Creative cities and smart cities are nothing but a corporate taming of creativity

The Smart Cities Expo in India, May 2016. Image: Getty.

In 2007 US creative cities “guru” Richard Florida was flown up to Noosa to tell the local city council how they, too, could become a creative city.

Noosa was one of a long line of cities across the globe queuing up to pay big bucks to the US-based academic-entrepreneur. “Being creative” had become an almost universal aspiration. Who would not want to be a creative city?

And so Creative [insert name of city here] signs sprang up in the most unlikely places, along with stock shots of creative young things hunched over laptops in cafes.

Ten years later, different gurus are being flown around and the signs have been replaced by Smart [insert name of city here]. The stock shots are much the same, but now the young things are being innovative, disruptive and above all “smart”. That’s the trouble with fast policy: here today, gone tomorrow.

*RECORDS*

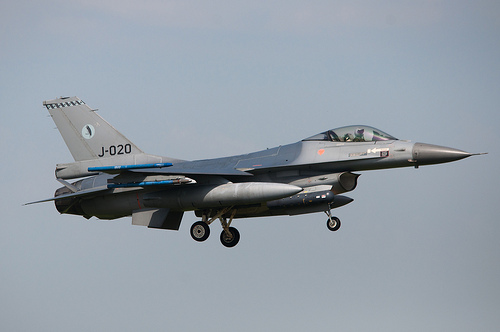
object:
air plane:
[21, 96, 488, 247]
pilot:
[353, 129, 366, 142]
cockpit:
[302, 125, 399, 142]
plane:
[0, 86, 480, 259]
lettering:
[98, 144, 132, 158]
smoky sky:
[0, 0, 499, 332]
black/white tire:
[327, 216, 341, 231]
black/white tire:
[190, 221, 211, 241]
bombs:
[107, 175, 197, 188]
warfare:
[145, 147, 393, 238]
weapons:
[142, 176, 303, 229]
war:
[210, 172, 308, 208]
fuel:
[143, 182, 353, 219]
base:
[0, 274, 500, 331]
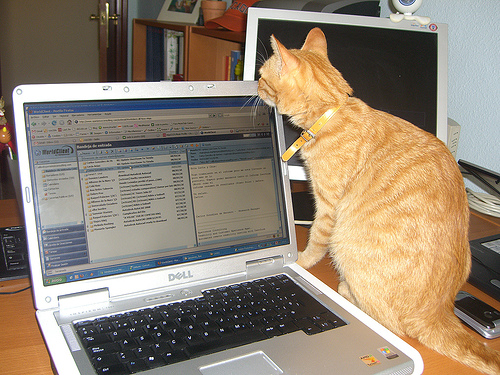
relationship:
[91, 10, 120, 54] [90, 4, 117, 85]
handle of door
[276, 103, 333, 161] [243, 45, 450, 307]
collar of cat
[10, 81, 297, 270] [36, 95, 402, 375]
lid of laptop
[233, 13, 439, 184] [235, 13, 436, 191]
monitor of computer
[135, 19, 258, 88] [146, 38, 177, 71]
shelves for books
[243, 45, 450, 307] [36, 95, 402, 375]
cat next to laptop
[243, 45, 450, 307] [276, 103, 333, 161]
cat wearing collar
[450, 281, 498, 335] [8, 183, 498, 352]
cellphone on table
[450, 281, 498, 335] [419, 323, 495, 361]
cellphone by tail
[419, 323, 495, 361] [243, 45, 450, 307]
tail of cat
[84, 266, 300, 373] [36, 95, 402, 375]
keyboard on laptop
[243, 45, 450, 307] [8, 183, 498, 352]
cat on table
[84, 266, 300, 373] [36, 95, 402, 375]
keyboard of laptop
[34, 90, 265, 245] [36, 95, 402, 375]
screen of laptop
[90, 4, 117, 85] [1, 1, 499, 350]
door of room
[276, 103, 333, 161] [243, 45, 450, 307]
collar on cat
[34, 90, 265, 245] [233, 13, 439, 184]
screen on monitor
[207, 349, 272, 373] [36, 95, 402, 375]
pad of laptop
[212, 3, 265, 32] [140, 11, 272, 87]
cap on shelf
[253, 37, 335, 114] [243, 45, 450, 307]
head of cat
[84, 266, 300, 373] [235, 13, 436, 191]
keyboard of computer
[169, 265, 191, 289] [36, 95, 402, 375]
writing on laptop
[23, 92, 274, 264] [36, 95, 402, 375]
monitor of laptop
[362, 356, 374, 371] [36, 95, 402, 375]
sticker on laptop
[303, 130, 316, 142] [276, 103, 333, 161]
buckle on collar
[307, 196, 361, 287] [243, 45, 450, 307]
leg of cat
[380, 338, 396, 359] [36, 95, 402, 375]
logo on laptop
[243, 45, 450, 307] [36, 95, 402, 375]
cat looking at laptop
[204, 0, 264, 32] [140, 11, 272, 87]
cap on shelf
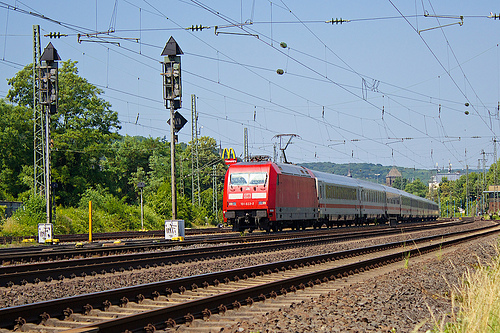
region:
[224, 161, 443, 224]
long red and grey train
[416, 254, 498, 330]
tuft of long yellow grass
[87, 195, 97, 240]
skinny yellow painted metal pole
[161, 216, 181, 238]
small rectangle metal box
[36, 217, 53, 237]
small rectangle metal box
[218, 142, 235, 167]
red white and yellow golden McDonalds sign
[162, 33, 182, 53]
metal black triangle sign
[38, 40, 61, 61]
metal black triangle sign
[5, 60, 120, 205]
large leafy green tree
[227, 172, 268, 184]
train windshield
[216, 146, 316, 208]
front of train is red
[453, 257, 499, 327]
grass is very dry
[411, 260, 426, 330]
gravel on the side track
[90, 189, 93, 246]
the pole is yellow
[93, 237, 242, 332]
three sets of railtrack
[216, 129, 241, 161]
MacDonald sign in the background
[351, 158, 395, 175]
trees in the background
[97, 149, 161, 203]
green trees to the left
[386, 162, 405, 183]
tower in the background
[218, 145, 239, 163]
Mcdonalds golden arches sign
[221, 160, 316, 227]
Red train engine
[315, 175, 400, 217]
White train cars with red stripes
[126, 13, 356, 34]
Ten electrical train wires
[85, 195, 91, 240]
yellow pole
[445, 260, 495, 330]
Yellow and green grass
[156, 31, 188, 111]
Pyramid topped Train signal light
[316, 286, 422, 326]
Multi colored rocky ground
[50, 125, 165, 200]
Green trees and plants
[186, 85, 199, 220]
Metal electrical support tower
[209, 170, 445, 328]
The train is on the tracks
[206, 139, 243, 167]
McDonald's is in the back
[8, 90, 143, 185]
The trees are green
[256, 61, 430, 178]
The sky is clear and blue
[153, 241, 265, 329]
Tracks for the train to ride on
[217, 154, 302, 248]
The front of the train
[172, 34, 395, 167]
Wires above the train tracks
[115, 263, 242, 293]
Gravel in between the train tracks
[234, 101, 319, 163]
Power lines in the background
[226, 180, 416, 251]
The train is silver and red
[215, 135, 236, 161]
A McDonald's sign in the distance.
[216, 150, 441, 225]
A passenger train.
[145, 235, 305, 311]
Train tracks embedded in gravel.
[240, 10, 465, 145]
A web of power lines.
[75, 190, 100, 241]
A yellow metal pole.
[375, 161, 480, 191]
A town in the background.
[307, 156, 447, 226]
A group of silver passenger cars.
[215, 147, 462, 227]
The train is red and silver.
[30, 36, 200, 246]
Two metal signs.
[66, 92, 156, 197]
A forest.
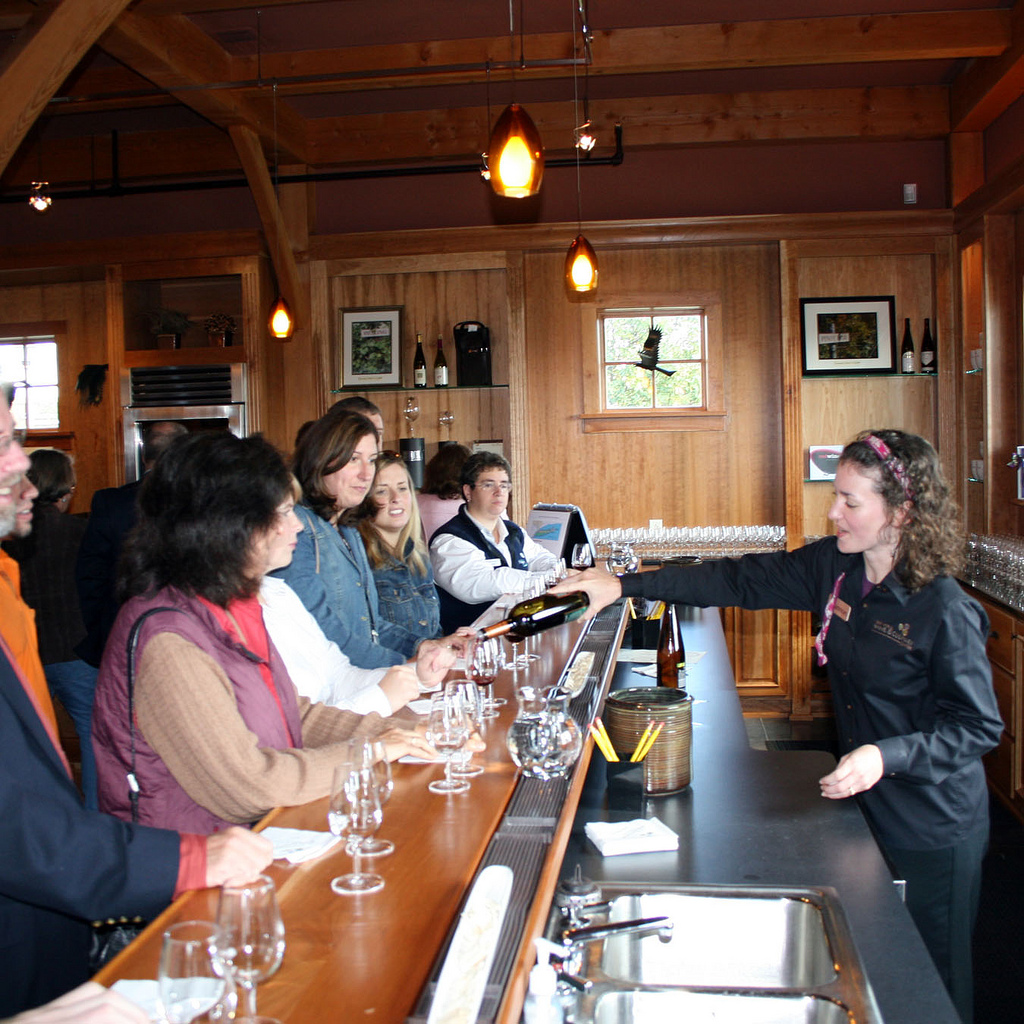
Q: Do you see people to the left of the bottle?
A: Yes, there is a person to the left of the bottle.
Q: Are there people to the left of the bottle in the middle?
A: Yes, there is a person to the left of the bottle.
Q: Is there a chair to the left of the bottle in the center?
A: No, there is a person to the left of the bottle.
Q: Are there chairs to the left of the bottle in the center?
A: No, there is a person to the left of the bottle.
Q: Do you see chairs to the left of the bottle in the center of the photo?
A: No, there is a person to the left of the bottle.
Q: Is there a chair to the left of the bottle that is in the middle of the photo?
A: No, there is a person to the left of the bottle.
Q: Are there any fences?
A: No, there are no fences.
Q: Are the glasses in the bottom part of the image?
A: Yes, the glasses are in the bottom of the image.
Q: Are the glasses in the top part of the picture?
A: No, the glasses are in the bottom of the image.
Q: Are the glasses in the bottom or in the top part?
A: The glasses are in the bottom of the image.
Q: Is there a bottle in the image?
A: Yes, there is a bottle.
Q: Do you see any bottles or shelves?
A: Yes, there is a bottle.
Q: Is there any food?
A: No, there is no food.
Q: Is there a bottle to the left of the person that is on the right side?
A: Yes, there is a bottle to the left of the person.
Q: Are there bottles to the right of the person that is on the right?
A: No, the bottle is to the left of the person.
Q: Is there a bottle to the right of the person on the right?
A: No, the bottle is to the left of the person.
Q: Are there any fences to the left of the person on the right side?
A: No, there is a bottle to the left of the person.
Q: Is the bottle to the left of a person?
A: Yes, the bottle is to the left of a person.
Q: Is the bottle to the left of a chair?
A: No, the bottle is to the left of a person.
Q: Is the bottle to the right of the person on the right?
A: No, the bottle is to the left of the person.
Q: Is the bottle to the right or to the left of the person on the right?
A: The bottle is to the left of the person.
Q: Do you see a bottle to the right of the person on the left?
A: Yes, there is a bottle to the right of the person.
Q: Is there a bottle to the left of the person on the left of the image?
A: No, the bottle is to the right of the person.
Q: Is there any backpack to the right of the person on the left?
A: No, there is a bottle to the right of the person.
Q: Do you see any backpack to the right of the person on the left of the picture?
A: No, there is a bottle to the right of the person.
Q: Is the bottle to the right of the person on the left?
A: Yes, the bottle is to the right of the person.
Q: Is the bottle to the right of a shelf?
A: No, the bottle is to the right of the person.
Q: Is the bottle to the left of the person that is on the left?
A: No, the bottle is to the right of the person.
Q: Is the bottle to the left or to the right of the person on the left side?
A: The bottle is to the right of the person.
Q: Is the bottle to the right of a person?
A: Yes, the bottle is to the right of a person.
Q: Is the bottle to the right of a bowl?
A: No, the bottle is to the right of a person.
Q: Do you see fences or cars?
A: No, there are no cars or fences.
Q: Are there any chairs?
A: No, there are no chairs.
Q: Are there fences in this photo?
A: No, there are no fences.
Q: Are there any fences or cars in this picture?
A: No, there are no fences or cars.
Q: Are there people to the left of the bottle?
A: Yes, there is a person to the left of the bottle.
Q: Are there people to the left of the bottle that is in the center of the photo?
A: Yes, there is a person to the left of the bottle.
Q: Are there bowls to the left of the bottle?
A: No, there is a person to the left of the bottle.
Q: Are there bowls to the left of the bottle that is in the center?
A: No, there is a person to the left of the bottle.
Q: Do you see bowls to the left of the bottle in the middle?
A: No, there is a person to the left of the bottle.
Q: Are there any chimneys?
A: No, there are no chimneys.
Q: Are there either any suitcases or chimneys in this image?
A: No, there are no chimneys or suitcases.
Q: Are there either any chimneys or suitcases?
A: No, there are no chimneys or suitcases.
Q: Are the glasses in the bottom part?
A: Yes, the glasses are in the bottom of the image.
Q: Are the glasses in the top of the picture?
A: No, the glasses are in the bottom of the image.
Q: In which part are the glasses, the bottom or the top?
A: The glasses are in the bottom of the image.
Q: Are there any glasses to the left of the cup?
A: Yes, there are glasses to the left of the cup.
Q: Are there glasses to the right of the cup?
A: No, the glasses are to the left of the cup.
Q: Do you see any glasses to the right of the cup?
A: No, the glasses are to the left of the cup.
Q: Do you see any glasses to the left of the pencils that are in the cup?
A: Yes, there are glasses to the left of the pencils.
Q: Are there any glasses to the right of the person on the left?
A: Yes, there are glasses to the right of the person.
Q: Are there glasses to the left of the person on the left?
A: No, the glasses are to the right of the person.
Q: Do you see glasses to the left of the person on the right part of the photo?
A: Yes, there are glasses to the left of the person.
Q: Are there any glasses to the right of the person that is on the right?
A: No, the glasses are to the left of the person.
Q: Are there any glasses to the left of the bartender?
A: Yes, there are glasses to the left of the bartender.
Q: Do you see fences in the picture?
A: No, there are no fences.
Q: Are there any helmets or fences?
A: No, there are no fences or helmets.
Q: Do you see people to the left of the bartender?
A: Yes, there is a person to the left of the bartender.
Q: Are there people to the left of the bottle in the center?
A: Yes, there is a person to the left of the bottle.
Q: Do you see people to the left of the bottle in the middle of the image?
A: Yes, there is a person to the left of the bottle.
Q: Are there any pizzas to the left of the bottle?
A: No, there is a person to the left of the bottle.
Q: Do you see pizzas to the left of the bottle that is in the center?
A: No, there is a person to the left of the bottle.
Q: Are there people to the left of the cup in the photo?
A: Yes, there is a person to the left of the cup.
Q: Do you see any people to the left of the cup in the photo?
A: Yes, there is a person to the left of the cup.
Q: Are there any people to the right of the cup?
A: No, the person is to the left of the cup.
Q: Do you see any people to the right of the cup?
A: No, the person is to the left of the cup.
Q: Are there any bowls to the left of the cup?
A: No, there is a person to the left of the cup.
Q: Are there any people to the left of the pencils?
A: Yes, there is a person to the left of the pencils.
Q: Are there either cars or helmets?
A: No, there are no cars or helmets.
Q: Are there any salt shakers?
A: No, there are no salt shakers.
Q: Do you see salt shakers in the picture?
A: No, there are no salt shakers.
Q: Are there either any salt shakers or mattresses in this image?
A: No, there are no salt shakers or mattresses.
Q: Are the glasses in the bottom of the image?
A: Yes, the glasses are in the bottom of the image.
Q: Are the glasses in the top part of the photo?
A: No, the glasses are in the bottom of the image.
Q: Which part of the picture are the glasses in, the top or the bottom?
A: The glasses are in the bottom of the image.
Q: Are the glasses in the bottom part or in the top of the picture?
A: The glasses are in the bottom of the image.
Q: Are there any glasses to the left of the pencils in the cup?
A: Yes, there are glasses to the left of the pencils.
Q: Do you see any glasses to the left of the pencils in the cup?
A: Yes, there are glasses to the left of the pencils.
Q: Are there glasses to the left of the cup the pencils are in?
A: Yes, there are glasses to the left of the cup.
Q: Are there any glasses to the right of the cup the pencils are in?
A: No, the glasses are to the left of the cup.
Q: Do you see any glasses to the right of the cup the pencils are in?
A: No, the glasses are to the left of the cup.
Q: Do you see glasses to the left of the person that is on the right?
A: Yes, there are glasses to the left of the person.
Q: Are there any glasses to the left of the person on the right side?
A: Yes, there are glasses to the left of the person.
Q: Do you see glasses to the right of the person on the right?
A: No, the glasses are to the left of the person.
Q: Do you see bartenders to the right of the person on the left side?
A: Yes, there is a bartender to the right of the person.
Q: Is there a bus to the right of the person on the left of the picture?
A: No, there is a bartender to the right of the person.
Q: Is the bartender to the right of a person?
A: Yes, the bartender is to the right of a person.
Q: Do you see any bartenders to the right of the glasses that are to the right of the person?
A: Yes, there is a bartender to the right of the glasses.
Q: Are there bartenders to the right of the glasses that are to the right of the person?
A: Yes, there is a bartender to the right of the glasses.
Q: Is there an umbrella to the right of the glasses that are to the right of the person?
A: No, there is a bartender to the right of the glasses.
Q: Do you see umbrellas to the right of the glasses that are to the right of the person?
A: No, there is a bartender to the right of the glasses.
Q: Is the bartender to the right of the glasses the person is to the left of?
A: Yes, the bartender is to the right of the glasses.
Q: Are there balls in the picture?
A: No, there are no balls.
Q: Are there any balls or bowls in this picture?
A: No, there are no balls or bowls.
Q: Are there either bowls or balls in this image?
A: No, there are no balls or bowls.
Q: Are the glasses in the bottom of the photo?
A: Yes, the glasses are in the bottom of the image.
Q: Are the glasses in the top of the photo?
A: No, the glasses are in the bottom of the image.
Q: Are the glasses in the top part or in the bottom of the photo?
A: The glasses are in the bottom of the image.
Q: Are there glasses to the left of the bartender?
A: Yes, there are glasses to the left of the bartender.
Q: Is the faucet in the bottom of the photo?
A: Yes, the faucet is in the bottom of the image.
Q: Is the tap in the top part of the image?
A: No, the tap is in the bottom of the image.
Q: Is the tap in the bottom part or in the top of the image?
A: The tap is in the bottom of the image.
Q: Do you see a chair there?
A: No, there are no chairs.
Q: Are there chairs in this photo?
A: No, there are no chairs.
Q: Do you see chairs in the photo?
A: No, there are no chairs.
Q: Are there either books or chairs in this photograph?
A: No, there are no chairs or books.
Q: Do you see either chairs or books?
A: No, there are no chairs or books.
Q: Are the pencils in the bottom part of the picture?
A: Yes, the pencils are in the bottom of the image.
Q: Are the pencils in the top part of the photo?
A: No, the pencils are in the bottom of the image.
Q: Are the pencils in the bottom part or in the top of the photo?
A: The pencils are in the bottom of the image.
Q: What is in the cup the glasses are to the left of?
A: The pencils are in the cup.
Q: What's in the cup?
A: The pencils are in the cup.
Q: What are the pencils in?
A: The pencils are in the cup.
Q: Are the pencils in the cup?
A: Yes, the pencils are in the cup.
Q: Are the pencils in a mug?
A: No, the pencils are in the cup.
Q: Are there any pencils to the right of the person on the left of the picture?
A: Yes, there are pencils to the right of the person.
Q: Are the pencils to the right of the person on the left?
A: Yes, the pencils are to the right of the person.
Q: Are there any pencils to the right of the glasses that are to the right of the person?
A: Yes, there are pencils to the right of the glasses.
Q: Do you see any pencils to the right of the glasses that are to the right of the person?
A: Yes, there are pencils to the right of the glasses.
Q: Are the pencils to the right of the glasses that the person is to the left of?
A: Yes, the pencils are to the right of the glasses.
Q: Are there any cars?
A: No, there are no cars.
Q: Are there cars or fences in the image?
A: No, there are no cars or fences.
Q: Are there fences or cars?
A: No, there are no cars or fences.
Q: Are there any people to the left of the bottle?
A: Yes, there is a person to the left of the bottle.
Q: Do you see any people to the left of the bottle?
A: Yes, there is a person to the left of the bottle.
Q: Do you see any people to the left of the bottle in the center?
A: Yes, there is a person to the left of the bottle.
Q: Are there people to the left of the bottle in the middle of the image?
A: Yes, there is a person to the left of the bottle.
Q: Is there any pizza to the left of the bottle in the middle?
A: No, there is a person to the left of the bottle.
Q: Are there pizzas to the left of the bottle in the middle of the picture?
A: No, there is a person to the left of the bottle.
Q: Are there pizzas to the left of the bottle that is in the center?
A: No, there is a person to the left of the bottle.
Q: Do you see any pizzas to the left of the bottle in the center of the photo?
A: No, there is a person to the left of the bottle.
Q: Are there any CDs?
A: No, there are no cds.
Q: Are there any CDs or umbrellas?
A: No, there are no CDs or umbrellas.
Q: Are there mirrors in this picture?
A: No, there are no mirrors.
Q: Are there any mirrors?
A: No, there are no mirrors.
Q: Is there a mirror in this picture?
A: No, there are no mirrors.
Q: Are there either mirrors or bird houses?
A: No, there are no mirrors or bird houses.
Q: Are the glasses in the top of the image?
A: No, the glasses are in the bottom of the image.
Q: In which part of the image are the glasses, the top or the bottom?
A: The glasses are in the bottom of the image.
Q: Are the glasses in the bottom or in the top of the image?
A: The glasses are in the bottom of the image.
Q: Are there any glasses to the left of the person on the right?
A: Yes, there are glasses to the left of the person.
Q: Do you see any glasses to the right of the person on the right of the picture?
A: No, the glasses are to the left of the person.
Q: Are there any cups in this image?
A: Yes, there is a cup.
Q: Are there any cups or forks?
A: Yes, there is a cup.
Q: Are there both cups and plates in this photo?
A: No, there is a cup but no plates.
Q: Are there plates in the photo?
A: No, there are no plates.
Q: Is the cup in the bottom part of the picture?
A: Yes, the cup is in the bottom of the image.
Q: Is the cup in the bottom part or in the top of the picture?
A: The cup is in the bottom of the image.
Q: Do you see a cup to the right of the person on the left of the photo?
A: Yes, there is a cup to the right of the person.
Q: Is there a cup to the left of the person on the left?
A: No, the cup is to the right of the person.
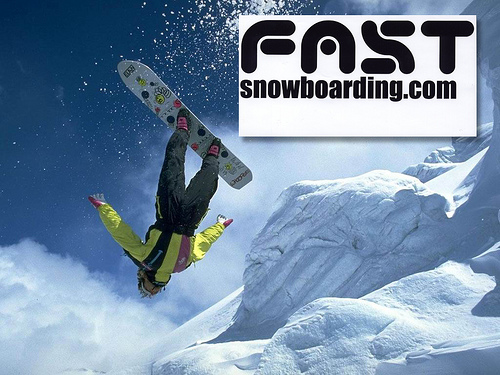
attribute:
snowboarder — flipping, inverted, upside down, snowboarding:
[87, 110, 234, 298]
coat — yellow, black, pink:
[97, 205, 225, 282]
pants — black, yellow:
[154, 128, 222, 234]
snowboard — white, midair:
[115, 60, 254, 190]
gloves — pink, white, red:
[89, 193, 235, 228]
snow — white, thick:
[140, 2, 499, 374]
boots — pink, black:
[176, 108, 220, 155]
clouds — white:
[3, 119, 498, 375]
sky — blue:
[2, 2, 495, 326]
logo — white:
[240, 18, 476, 108]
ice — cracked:
[149, 2, 495, 374]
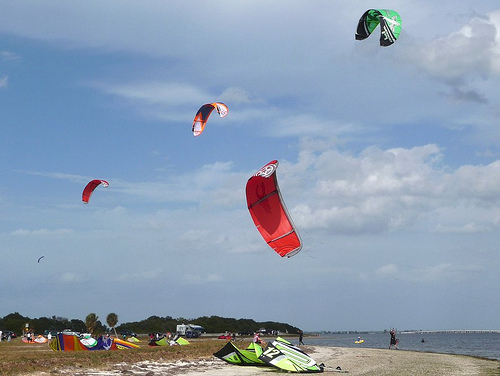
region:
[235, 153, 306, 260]
Red kite in the sky.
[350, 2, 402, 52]
Green and black kite in the sky.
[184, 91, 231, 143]
Orange kite in the sky.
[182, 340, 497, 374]
Sand on the ground.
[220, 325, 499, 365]
Water in the background.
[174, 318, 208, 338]
RV camper in the backgrund.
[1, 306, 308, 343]
Trees in the background.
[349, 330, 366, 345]
Boat in the water.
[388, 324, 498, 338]
Pier in the background.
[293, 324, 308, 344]
Person walking on the beach.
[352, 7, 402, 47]
a high flying green and black sail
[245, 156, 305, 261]
a low flying red and gray sail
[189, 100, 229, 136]
a colorful red black and orange sail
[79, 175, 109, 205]
a red and white sail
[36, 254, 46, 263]
a distant blue sail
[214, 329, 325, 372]
a pair of green sails on the beach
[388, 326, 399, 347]
a man walking on the beach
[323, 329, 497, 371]
a long beach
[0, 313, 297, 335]
a row of trees in the distance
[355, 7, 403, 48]
Kite flying in air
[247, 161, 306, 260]
Kite flying in air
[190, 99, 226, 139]
Kite flying in air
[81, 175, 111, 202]
Kite flying in air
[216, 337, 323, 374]
Kite lying on ground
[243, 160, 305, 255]
flying kite is red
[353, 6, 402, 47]
flying kite is green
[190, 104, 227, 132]
flying kite is orange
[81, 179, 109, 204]
flying kite is red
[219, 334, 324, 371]
kite on ground is green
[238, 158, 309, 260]
Bottom side of a red parasail.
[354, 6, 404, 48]
Green parasail flying in the air.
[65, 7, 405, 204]
A line of three parasails.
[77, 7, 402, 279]
Four parasails floating in the air.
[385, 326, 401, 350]
Man preparing to use a parasail.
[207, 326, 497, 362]
Body of water.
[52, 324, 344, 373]
Parasails laying on the beach.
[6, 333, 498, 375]
Beach area.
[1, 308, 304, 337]
Tree covered hills in the distance.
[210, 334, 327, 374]
Parasail with the number 12 on it.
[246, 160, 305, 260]
the kite is red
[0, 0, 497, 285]
clouds all over the sky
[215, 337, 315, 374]
kite on the ground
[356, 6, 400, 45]
green and black kite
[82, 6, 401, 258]
kites in the air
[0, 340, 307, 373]
short grass on beach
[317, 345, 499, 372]
sand on the shore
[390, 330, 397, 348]
man walking to water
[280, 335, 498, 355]
no waves in water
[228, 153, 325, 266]
parasail in the sky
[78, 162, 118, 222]
parasail in the sky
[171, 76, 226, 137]
parasail in the sky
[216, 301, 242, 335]
green leaves on the tree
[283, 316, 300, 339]
green leaves on the tree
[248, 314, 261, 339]
green leaves on the tree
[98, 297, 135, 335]
green leaves on the tree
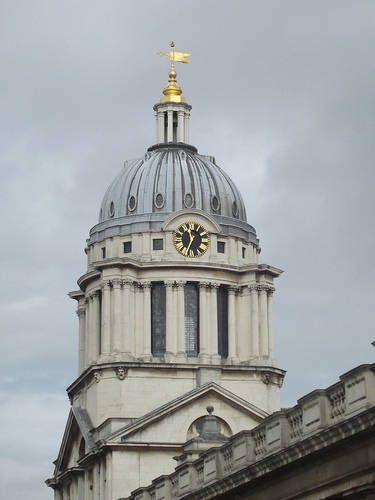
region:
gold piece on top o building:
[153, 33, 206, 102]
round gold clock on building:
[163, 215, 220, 265]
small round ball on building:
[202, 403, 217, 416]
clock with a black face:
[168, 221, 224, 257]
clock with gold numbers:
[170, 219, 210, 262]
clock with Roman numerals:
[168, 218, 214, 263]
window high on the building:
[182, 278, 200, 365]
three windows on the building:
[140, 280, 240, 364]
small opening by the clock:
[151, 234, 165, 251]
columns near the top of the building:
[77, 268, 142, 373]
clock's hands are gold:
[172, 220, 208, 254]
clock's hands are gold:
[173, 208, 212, 274]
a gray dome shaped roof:
[105, 145, 212, 206]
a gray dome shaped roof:
[108, 172, 204, 221]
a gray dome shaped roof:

*DIRECTIVE A*
In the text on creative and smart cities, update the part that opens with the words "And so Creative" and closes with "today, gone tomorrow.", replacing "gurus" with "experts".
*DIRECTIVE B*
Does each statement agree with the article on creative and smart cities? Answer yes or no and quote the words that decide it.
(i) Richard Florida was flown to Noosa in 2007.
(ii) Over ten years, the stock shots changed completely.
(iii) Richard Florida is based in the UK.
*DIRECTIVE C*
Please answer these questions from the article on creative and smart cities.
(i) Where and when was the Smart Cities Expo shown in the image?
(ii) What replaced the Creative [insert name of city here] signs?
(iii) What does the article say is the trouble with fast policy?

*TASK OUTPUT A*
And so Creative [insert name of city here] signs sprang up in the most unlikely places, along with stock shots of creative young things hunched over laptops in cafes.

Ten years later, different experts are being flown around and the signs have been replaced by Smart [insert name of city here]. The stock shots are much the same, but now the young things are being innovative, disruptive and above all “smart”. That’s the trouble with fast policy: here today, gone tomorrow.

*TASK OUTPUT B*
(i) Yes: "In 2007 US creative cities “guru” Richard Florida was flown up to Noosa"
(ii) No: "The stock shots are much the same"
(iii) No: "the US-based academic-entrepreneur"

*TASK OUTPUT C*
(i) In India, in May 2016.
(ii) Smart [insert name of city here].
(iii) Here today, gone tomorrow.